Soal rendahnya tingkat utilitas peserta PBI, Timboel mencatat sedikitnya ada 3 hal. Pertama, peserta PBI APBN belum tentu mengantongi kartu JKN-KIS ketika dia ditetapkan sebagai peserta PBI oleh Kementerian Sosial. Ini terjadi karena ada tenggang waktu 2-3 bulan bagi peserta PBI untuk mendapatkan kartu JKN-KIS. Berbeda dengan peserta mandiri yang bisa langung mengantongi kartu JKN-KIS setelah membayar iuran pertama.

 

Kedua, bisa jadi peserta PBI tidak mengerti bagaimana menggunakan kartu JKN-KIS dan peserta mandiri mengetahui bagaimana memanfaatkan kartu KIS ke fasilitas kesehatan.

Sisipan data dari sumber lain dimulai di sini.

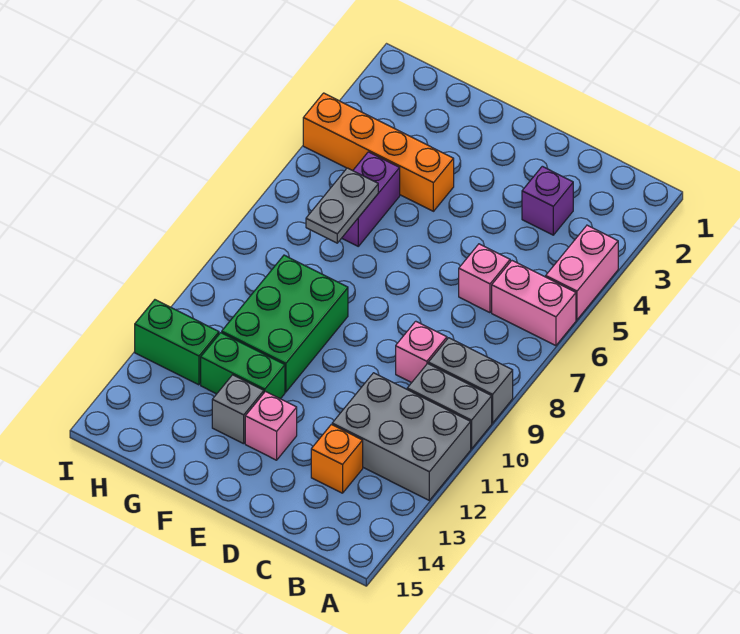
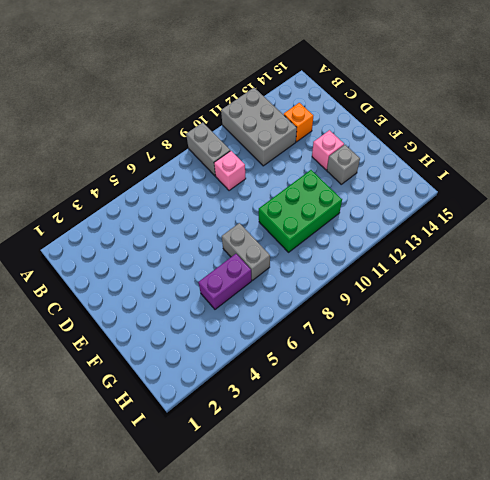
grey brick F7:G7 level 1 -> grey brick A10:B10 level 1
none -> pink brick A4:A5 level 1
none -> pink brick A6:B6 level 1
none -> purple brick C3 level 1

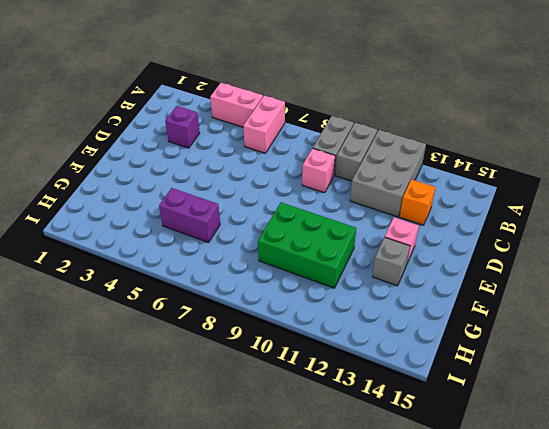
none -> pink brick C6 level 1
none -> orange brick F4:I4 level 1
none -> green brick F12:G12 level 1

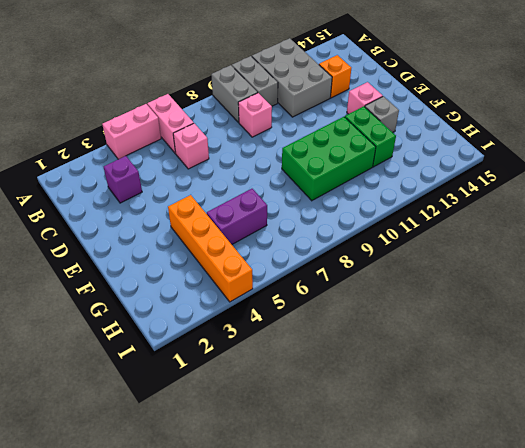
none -> green brick H12:I12 level 1
none -> grey plate G6:G7 level 2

Ketiga, peserta PBI ketika dirujuk ke RS yang jaraknya jauh dari FKTP maka peserta PBI mengalami kendala yakni biaya transportasi. Selain itu keluarga yang mendapingi pasien juga butuh biaya untuk makan. Hal tersebut yang membuat peserta PBI minim memanfaatkan pelayanan di fasilitas kesehatan.

 

Imbauan Presiden Jokowi agar BPJS Kesehatan meningkatkan tata kelola menurut Timboel itu sangat tepat dan harus dilaksanakan oleh direksi BPJS Kesehatan. Program JKN-KIS dapat berjalan baik jika pelayanan terhadap masyarakat ditingkatkan. Pelayanan yang baik akan mendorong peserta untuk menunaikan kewajibannya membayar iuran secara rutin.

 

Selain itu Timboel mengingatkan tata kelola JKN-KIS juga terkait kewenangan lembaga selain BPJS Kesehatan. Misalnya, terkait regulasi seperti pengenaan sanksi tidak mendapat pelayanan publik sebagaimana mandat PP No.86 Tahun 2013. Salah satu persoalan yang dihadapi terkait sulitnya menagih tunggakan iuran karena ketidakmauan lembaga pelayanan publik mendukung JKN-KIS terkait pengenaan sanksi tersebut.

 

“BPJS Kesehatan tidak memiliki kewenangan mengeksekusi sanksi. Kewenangan itu ada di lembaga pelayanan publik seperti pemda, polisi, dan imigrasi. Untuk masalah tunggakan iuran ini seharusnya Presiden Jokowi menyoroti ketidakmauan lembaga pelayanan publik itu,” kata Timboel di Jakarta, Sabtu (16/11).

 

Mengenai defisit dana jaminan sosial BPJS Kesehatan, Timboel mengatakan hal ini tidak hanya menjadi tanggungjawab BPJS Kesehatan tapi juga seluruh pemangku kepentingan seperti pemda, fasilitas kesehatan, Kementerian dan lembaga. Untuk mengatasi persoalan defisit menurut Timboel butuh dukungan seluruh pihak.

 

Tak ketinggalan Timboel mengusulkan Presiden Jokowi melakukan evaluasi kepada direksi BPJS kesehatan terkait target yang harus dicapai seperti universal health coverage di mana akhir Oktober 2019 jumlah peserta hanya 222 juta. Padahal target pemerintah untuk UHC atau jaminan kesehatan semesta pada 31 Desember 2019 sebanyak 254 juta atau 95 persen dari total penduduk Indonesia.